:: Teks Tersedia ::

Mesjid Jami’ Kasimuddin merupakan sebuah masjid bersejarah yang dibangun Peninggalan Sultan kasimuddin(1901-1925), seorang Sultan yang sangat dicintai oleh rakyatnya dan dikenal sangat dekat dengan para ulama, beliau amat gigih melawan pengaruh Belanda di Bulungan, Hal itu tergambar dari ucapannya yang sangat terkenal saat ia menghentikan kebiasaan protokoler yang mengharuskan Sultan menjemput di dermaga ketika pejabat Belanda hendak berkunjung ke isana raja;
“kalau kami sendiri harus menjemput tuan Belanda dari kapal untuk menghadap raja, maka raja mana lagi yang harus dikunjungi, karena saya adalah raja !,“
(teras luar mesjid Kasimuddin, ditempat inilah anak-anak biasanya mengaji Al-Qur'an)
Menurut H. E. Mohd Hasan, dkk, Mesjid Kasimuddin di Bangun sekitar tahun 1900-an, letaknya tak begiru jauh dari bekas mesjid pertama yang dibangun oleh Sultan Datu Alam Muhammad Adil yang berada di dekat tepi sungai Kayan.
Konon pengerjaan mesjid ini langsung diawasi oleh sultan sendiri. asal lokasi tempat mendirikan mesjid kasimuddin, menurut sumber tertulis letaknya kurang lebih 150 meter ke arah darat dari lokasi mesjid pertama, ini artinya dahulu mesjid tua sebelum mesjid Kasimuddin di bangun, lokasinya sangat dekat sekali dari pinggir sungai, sehingga mungkin di khawatirkan pondasinya bisa rubuh dan membahayakan jemaah. kondisi tanah agak becek karena berupa tanah rawa sehingga masyarakat bergotong royong membersihkan dan menimbunnya. uniknya waktu penimbunan tanah pada siang hari untuk kaum laki-laki sedangkan pada malam hari dikerjakan oleh kaum wanita. tidak hanya masyarakat biasa, Sultan Kasimuddin, beserta staf istana dan pegawai mesjid juga turut terlibat penuh dalam pembangunan mesjid bersejarah ini.
(suasana hening dan tenang didalam mesjid Kasimuddin)
Mesjid Kasimuddin memiliki luas 21 X 21 meter dengan model bangunan lama mempunyai tiang penyangga langsung ditengah berjumlah 16 buah yang panjangnya kurang lebih 20 meter dengan besar 25 X 25 centi meter. Mesjid Kasimuddin memiliki 12 buah daun pintu yaitu: 3 buah daun pintu di depan, 3 buah daun pintu di kiri dan 3 buah di kanan masjid, dan 2 dua buah daun pintu lagi di belakang dekat mimbar menghadap ke kompleks kuburan Sultan Bulungan dan keluarga. Pada awalnya lantainya hanya dilapisi oleh tikar, kemudian dengan biaya Sultan Kasimuddin sendiri lantai tersebut dipercantik dengan tehel (marmer) sampai sekarang. Sumber lain menyebutkan marmer dimesjid Kasimuddin diperindah ulang dimasa Sultan Djalaluddin. Juga tak kalah menariknya seni kaligrafi Islam, Khat yang sangat indah bisa dijumpai disetiap sisi dalam mesjid bersejarah ini.

:::

**Tugas 1:** Menurut teks tentang Mesjid Kasimuddin, siapa yang mengerjakan penimbunan tanah pada malam hari?
**Tugas 2:** Buatlah ringkasan teks tentang Mesjid Kasimuddin dalam dua kalimat.

:: Data Tersedia ::

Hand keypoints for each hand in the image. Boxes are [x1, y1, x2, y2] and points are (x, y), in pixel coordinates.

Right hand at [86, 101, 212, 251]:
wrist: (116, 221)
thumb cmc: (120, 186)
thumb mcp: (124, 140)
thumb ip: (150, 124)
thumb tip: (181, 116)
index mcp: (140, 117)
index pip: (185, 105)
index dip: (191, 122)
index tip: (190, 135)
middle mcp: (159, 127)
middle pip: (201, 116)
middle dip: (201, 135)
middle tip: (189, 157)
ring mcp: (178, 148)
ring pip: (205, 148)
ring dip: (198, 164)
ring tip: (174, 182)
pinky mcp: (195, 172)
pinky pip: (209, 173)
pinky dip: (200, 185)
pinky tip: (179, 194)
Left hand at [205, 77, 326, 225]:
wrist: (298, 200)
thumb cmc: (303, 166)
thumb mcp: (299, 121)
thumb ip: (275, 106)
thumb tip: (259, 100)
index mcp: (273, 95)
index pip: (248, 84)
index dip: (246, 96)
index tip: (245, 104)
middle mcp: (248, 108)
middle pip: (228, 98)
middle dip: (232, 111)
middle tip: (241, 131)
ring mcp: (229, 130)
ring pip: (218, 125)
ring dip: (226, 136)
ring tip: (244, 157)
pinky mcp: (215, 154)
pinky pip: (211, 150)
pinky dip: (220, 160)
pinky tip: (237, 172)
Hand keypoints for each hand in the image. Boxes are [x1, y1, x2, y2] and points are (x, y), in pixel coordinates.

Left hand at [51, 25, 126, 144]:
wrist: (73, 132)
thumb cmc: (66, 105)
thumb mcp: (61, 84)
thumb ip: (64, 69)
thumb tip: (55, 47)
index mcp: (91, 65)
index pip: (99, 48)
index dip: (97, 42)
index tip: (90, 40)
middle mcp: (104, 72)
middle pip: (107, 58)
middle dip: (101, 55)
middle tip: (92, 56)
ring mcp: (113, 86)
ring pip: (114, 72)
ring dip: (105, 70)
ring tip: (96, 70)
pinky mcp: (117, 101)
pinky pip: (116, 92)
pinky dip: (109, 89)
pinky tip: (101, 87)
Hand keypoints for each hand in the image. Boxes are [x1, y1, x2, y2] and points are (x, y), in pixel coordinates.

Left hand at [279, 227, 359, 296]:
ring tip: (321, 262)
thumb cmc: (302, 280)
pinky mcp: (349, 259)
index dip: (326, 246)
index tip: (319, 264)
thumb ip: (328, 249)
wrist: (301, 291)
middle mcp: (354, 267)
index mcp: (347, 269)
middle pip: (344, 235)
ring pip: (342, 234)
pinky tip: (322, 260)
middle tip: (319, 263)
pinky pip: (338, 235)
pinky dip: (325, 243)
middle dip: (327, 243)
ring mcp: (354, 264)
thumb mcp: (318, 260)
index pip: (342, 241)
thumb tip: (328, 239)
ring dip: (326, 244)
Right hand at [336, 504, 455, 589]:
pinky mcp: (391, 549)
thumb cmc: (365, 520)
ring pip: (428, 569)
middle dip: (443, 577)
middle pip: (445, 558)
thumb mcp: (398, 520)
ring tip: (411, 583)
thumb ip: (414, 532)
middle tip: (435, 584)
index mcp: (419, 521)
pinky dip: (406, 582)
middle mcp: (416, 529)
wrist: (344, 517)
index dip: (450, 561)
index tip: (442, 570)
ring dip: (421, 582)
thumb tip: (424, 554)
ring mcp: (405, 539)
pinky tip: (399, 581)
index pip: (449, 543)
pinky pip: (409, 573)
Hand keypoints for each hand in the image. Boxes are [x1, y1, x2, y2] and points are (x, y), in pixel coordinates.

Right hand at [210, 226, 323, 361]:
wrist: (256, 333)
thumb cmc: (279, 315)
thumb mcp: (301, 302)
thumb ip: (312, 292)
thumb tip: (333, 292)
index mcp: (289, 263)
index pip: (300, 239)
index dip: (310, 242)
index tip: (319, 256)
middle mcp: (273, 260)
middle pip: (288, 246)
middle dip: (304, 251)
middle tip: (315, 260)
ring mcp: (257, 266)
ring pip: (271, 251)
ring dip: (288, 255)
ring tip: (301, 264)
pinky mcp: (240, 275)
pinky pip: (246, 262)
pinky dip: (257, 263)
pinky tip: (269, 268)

:::
:: Data Tersedia ::

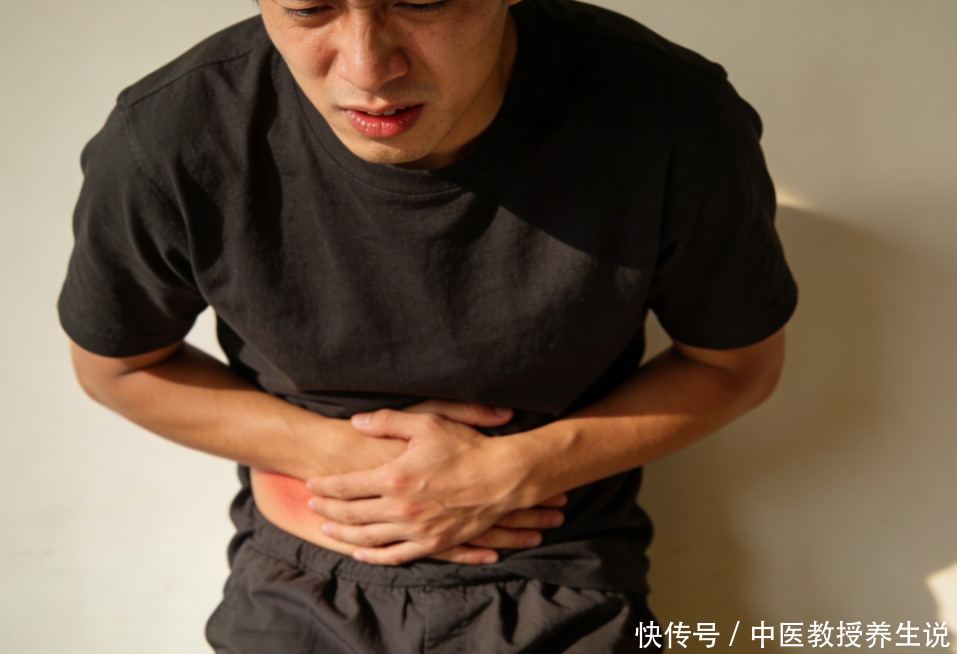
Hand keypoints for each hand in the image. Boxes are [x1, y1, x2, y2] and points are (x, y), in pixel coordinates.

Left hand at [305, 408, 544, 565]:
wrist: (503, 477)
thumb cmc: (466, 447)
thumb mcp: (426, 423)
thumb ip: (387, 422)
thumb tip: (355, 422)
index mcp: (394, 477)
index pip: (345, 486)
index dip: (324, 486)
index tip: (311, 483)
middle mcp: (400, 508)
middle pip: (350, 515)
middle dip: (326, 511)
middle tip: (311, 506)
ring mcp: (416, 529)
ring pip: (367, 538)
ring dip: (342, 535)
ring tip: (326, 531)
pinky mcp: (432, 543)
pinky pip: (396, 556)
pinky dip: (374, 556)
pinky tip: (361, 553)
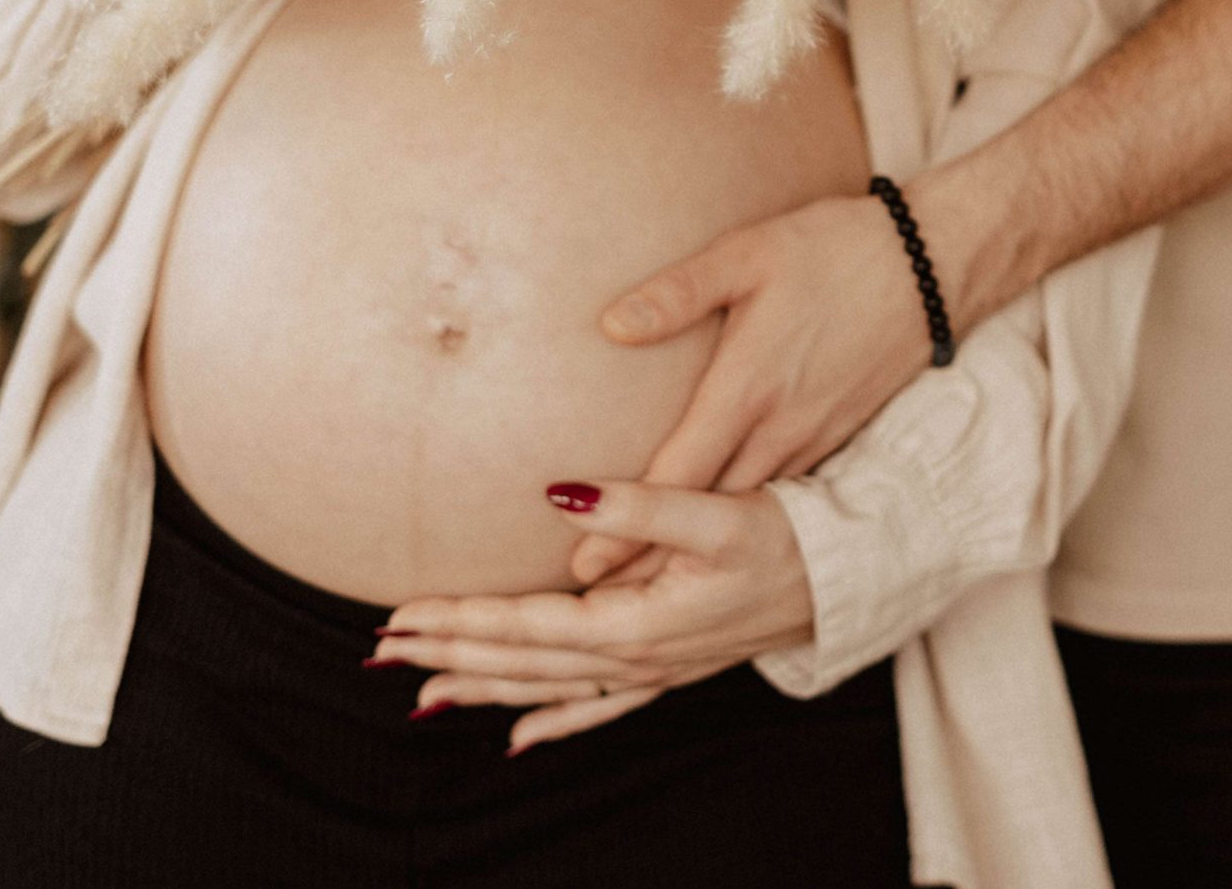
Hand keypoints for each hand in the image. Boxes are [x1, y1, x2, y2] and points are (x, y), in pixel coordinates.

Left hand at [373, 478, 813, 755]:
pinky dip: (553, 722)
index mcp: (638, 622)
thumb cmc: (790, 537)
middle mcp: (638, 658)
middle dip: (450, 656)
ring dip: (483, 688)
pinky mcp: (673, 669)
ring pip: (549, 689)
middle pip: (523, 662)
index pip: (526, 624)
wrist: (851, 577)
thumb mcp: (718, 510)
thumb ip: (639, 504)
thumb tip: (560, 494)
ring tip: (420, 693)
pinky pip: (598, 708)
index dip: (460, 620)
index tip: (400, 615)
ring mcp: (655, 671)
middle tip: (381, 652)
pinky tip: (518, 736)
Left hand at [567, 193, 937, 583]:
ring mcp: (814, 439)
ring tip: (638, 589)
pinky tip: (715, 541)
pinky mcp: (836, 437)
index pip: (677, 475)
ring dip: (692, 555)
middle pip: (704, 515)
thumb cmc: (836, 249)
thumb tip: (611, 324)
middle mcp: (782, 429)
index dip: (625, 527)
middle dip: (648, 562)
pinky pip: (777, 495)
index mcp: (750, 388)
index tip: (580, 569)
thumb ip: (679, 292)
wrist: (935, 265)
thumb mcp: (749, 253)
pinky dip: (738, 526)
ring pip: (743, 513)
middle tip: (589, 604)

:::

**Jawaban 1:** Penimbunan tanah pada malam hari dikerjakan oleh kaum wanita.

**Jawaban 2:** Mesjid Jami’ Kasimuddin adalah masjid bersejarah peninggalan Sultan Kasimuddin (1901-1925), sultan yang dicintai rakyatnya, dekat dengan para ulama, dan gigih melawan pengaruh Belanda di Bulungan. Masjid ini dibangun sekitar tahun 1900-an secara gotong royong oleh masyarakat bersama sultan dan staf istana, berukuran 21 x 21 meter dengan 16 tiang penyangga, berlantai marmer, dan dihiasi kaligrafi Islam di setiap sisi dalamnya.